In its June 2026 End-of-Month Policy Bulletin, the maritime policy think tank said while it supports the government’s environmental sustainability agenda, every new tax, levy or surcharge affecting international trade should undergo an independent economic impact assessment before implementation to determine its cumulative effect on businesses, consumers and the wider economy.
SEREC’s Head of Research, Eugene Nweke, said port pricing and fiscal decisions should be driven by sound economic regulation rather than short-term revenue considerations.
According to the organisation, Nigeria’s port ecosystem is already burdened by multiple statutory charges, regulatory levies, terminal fees and logistics costs, which continue to inflate cargo landing costs and weaken the country’s competitiveness. It warned that introducing additional fiscal measures without evaluating their combined impact could increase inflationary pressure, raise manufacturing costs, discourage investment and divert cargo to rival ports across West and Central Africa.
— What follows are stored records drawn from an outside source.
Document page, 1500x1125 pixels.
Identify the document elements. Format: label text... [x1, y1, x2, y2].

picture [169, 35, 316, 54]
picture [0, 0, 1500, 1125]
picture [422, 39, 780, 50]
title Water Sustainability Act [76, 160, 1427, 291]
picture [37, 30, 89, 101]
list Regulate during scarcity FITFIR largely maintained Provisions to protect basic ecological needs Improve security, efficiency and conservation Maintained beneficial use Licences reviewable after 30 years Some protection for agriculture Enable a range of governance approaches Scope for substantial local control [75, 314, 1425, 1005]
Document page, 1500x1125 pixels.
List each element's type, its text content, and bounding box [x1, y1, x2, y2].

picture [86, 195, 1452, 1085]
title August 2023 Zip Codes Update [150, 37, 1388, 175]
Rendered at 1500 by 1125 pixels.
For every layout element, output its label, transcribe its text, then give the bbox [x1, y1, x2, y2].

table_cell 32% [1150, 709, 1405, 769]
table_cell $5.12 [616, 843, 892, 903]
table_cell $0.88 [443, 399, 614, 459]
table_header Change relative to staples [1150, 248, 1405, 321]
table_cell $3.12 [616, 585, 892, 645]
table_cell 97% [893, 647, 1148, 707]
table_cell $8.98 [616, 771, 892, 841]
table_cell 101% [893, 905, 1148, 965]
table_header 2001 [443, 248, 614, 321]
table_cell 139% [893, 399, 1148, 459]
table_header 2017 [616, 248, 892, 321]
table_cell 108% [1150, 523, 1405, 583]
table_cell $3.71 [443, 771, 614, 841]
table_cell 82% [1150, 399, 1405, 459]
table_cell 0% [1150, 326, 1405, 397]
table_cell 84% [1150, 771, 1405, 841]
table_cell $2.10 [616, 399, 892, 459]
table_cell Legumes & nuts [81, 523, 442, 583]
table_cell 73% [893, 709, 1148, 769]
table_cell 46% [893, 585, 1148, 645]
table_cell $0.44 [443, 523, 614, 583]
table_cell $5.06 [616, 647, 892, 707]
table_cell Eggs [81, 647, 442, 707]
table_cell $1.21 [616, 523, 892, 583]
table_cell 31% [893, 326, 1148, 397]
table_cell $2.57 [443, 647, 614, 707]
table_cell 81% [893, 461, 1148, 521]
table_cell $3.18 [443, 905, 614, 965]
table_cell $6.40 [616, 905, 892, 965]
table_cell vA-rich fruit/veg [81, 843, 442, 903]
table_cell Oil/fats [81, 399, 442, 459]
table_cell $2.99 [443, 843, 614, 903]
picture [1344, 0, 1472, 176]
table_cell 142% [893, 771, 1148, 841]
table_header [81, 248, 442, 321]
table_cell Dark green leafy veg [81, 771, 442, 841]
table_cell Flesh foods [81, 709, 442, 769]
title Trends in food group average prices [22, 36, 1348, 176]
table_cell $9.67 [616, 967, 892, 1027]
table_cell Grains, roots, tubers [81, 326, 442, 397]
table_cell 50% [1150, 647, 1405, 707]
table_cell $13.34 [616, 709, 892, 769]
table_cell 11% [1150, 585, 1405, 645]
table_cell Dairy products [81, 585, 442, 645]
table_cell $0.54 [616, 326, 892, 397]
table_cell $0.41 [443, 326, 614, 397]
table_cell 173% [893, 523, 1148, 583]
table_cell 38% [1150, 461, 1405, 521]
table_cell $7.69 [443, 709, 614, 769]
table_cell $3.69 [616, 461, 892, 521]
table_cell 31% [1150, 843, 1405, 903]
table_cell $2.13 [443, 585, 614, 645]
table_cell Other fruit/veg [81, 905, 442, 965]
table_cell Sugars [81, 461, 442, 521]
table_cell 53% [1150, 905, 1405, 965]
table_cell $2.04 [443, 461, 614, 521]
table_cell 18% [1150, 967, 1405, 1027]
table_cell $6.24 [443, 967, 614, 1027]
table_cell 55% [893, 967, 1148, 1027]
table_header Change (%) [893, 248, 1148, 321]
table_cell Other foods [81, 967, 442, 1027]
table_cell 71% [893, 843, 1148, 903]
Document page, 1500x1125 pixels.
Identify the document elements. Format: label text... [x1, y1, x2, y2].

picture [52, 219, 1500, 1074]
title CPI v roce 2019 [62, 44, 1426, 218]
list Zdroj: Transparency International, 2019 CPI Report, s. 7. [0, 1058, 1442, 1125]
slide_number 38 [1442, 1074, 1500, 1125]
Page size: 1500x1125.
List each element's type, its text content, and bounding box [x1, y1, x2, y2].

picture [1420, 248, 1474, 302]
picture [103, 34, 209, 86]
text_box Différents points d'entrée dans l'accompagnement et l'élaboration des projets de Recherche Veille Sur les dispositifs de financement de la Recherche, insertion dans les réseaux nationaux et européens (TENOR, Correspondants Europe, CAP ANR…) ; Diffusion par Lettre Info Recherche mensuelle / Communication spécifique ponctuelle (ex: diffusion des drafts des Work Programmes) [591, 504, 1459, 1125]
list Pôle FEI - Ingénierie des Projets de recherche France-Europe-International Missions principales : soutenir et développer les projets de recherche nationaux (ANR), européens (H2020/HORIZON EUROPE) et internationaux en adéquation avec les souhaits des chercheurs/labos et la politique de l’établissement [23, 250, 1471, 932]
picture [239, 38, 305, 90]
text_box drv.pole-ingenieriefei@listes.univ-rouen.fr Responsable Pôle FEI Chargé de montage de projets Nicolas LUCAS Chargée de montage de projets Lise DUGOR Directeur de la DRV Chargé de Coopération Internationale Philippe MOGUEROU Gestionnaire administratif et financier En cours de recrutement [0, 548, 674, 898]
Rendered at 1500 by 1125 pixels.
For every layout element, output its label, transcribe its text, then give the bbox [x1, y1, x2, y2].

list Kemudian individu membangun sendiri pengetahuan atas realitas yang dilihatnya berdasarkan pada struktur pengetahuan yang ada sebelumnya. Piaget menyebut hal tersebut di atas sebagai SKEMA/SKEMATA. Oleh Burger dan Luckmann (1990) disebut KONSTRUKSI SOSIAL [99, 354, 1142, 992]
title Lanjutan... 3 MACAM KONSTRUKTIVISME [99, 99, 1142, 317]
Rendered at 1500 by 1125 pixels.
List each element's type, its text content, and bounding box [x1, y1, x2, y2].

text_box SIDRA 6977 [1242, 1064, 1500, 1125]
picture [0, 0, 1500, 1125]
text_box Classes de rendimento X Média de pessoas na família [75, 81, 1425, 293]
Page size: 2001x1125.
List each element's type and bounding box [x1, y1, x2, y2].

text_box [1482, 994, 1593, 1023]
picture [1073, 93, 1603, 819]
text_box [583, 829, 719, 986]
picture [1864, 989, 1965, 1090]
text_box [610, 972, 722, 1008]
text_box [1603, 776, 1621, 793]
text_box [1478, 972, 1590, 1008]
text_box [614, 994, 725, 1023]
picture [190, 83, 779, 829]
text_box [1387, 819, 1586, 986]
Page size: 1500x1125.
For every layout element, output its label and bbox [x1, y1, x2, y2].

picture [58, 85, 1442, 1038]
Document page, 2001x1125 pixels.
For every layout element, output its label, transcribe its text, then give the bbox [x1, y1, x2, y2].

To address this, SEREC proposed a National Port Pricing and Trade Cost Review Framework that would require every proposed port-related tax, tariff adjustment or environmental charge to undergo an independent economic evaluation before approval. The assessment, it said, should examine existing port charges, cargo clearance costs, inflation, exchange rate volatility, industrial competitiveness, regional port competition, Nigeria’s obligations under the African Continental Free Trade Area (AfCFTA), ease of doing business targets, food security and consumer prices.
Beyond the pricing framework, SEREC examined the broader implications of the Federal Government’s Green Tax Policy, noting that environmental taxation is globally recognised as a tool for reducing carbon emissions and encouraging cleaner production. It, however, stressed that successful green tax regimes are typically accompanied by incentives such as tariff concessions, tax rebates and customs support for environmentally friendly technologies, rather than functioning primarily as revenue-raising measures.
The organisation also cautioned against applying the Green Tax to cargoes already in transit, arguing that retrospective implementation would alter the economics of concluded commercial contracts, create avoidable disputes and undermine confidence in Nigeria’s trade policy environment.
It noted that international trade transactions are often concluded months before cargoes arrive at Nigerian ports, making policy certainty essential for commercial planning and investment decisions.
SEREC therefore recommended a phased implementation of the Green Tax Policy, backed by extensive stakeholder consultation, clear operational guidelines, prospective application and incentives that encourage investment in renewable energy, electric mobility and environmentally sustainable manufacturing.
According to the think tank, a transparent port pricing framework, combined with predictable fiscal policies, would lower the cost of doing business, attract higher cargo volumes, stimulate industrial growth, boost government revenue through increased trade and strengthen Nigeria’s position as Africa’s preferred maritime and logistics hub.